Reading passage:
Even though there are many modern technologies used
to perform particle size analysis, these applications are mainly limited
to particles of micron in size or larger. Because of their small sizes
and strong particle-particle interaction, submicron and nanometer
particles in air are mostly in forms of aggregation and agglomeration.
Even though various electron microscopic techniques can be used to
image aggregated small particles and sometimes measure size of individual
particles, such measurements often lack statistical accuracy for samples
of broad distribution. For characterizing submicron and nanoparticles
in liquid, presently the most popular technology to measure properly
dispersed samples is dynamic light scattering1. Dynamic
light scattering detects time fluctuation of scattered light due to
the Brownian motion of particles. The detected scattering signals
can be processed using either photon correlation spectroscopy method
(PCS) or frequency spectrum analysis to determine diffusion rates
of particles and further obtain particle size and size distribution
information.
There are two types of analysis used in PCS. The so-called unimodal
analysis provides the average particle size and polydispersity index
of the sample using the cumulants method to fit the auto correlation
function (ACF) of scattered light for samples of narrow to medium
distribution. Polydispersity Index (PI) is an indication of distribution
broadness. In a more complex analysis, the Laplace inversion technique
is used to resolve the complete particle size distribution from the
ACF for samples of medium to broad distribution. The Stokes-Einstein
equation is applied in converting the diffusion coefficient to particle
size assuming spherical particles. For non-spherical particles, such
obtained values are only equivalent sizes.
1. XU, R. Particle Characterization: Light Scattering Methods, Chapter 5, Kluwer Academic Publishers, Dordrecht (2000)

Directions for this task: Reproduce the passage on particle size analysis from "Even though there" up to and including "aggregation and agglomeration.", changing "modern" to "current".

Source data
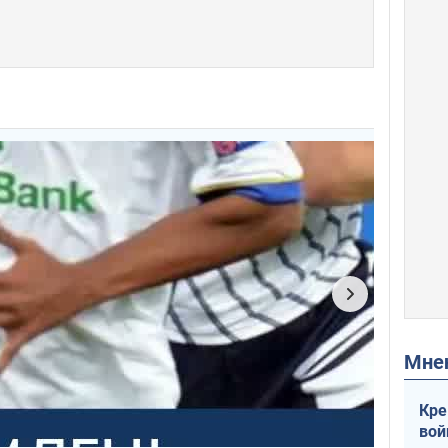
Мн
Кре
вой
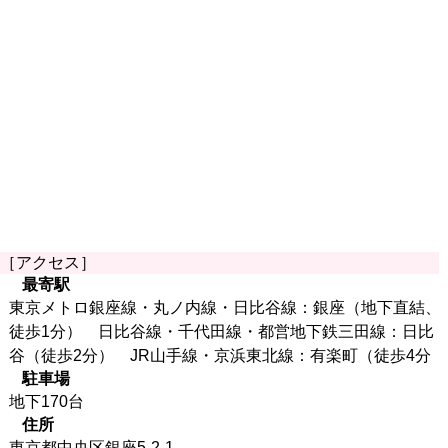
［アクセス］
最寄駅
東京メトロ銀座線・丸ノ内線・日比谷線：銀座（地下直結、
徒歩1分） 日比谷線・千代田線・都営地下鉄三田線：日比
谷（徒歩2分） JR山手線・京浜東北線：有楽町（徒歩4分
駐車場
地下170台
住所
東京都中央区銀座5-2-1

Finished task:
Even though there are many current technologies used
to perform particle size analysis, these applications are mainly limited
to particles of micron in size or larger. Because of their small sizes
and strong particle-particle interaction, submicron and nanometer
particles in air are mostly in forms of aggregation and agglomeration.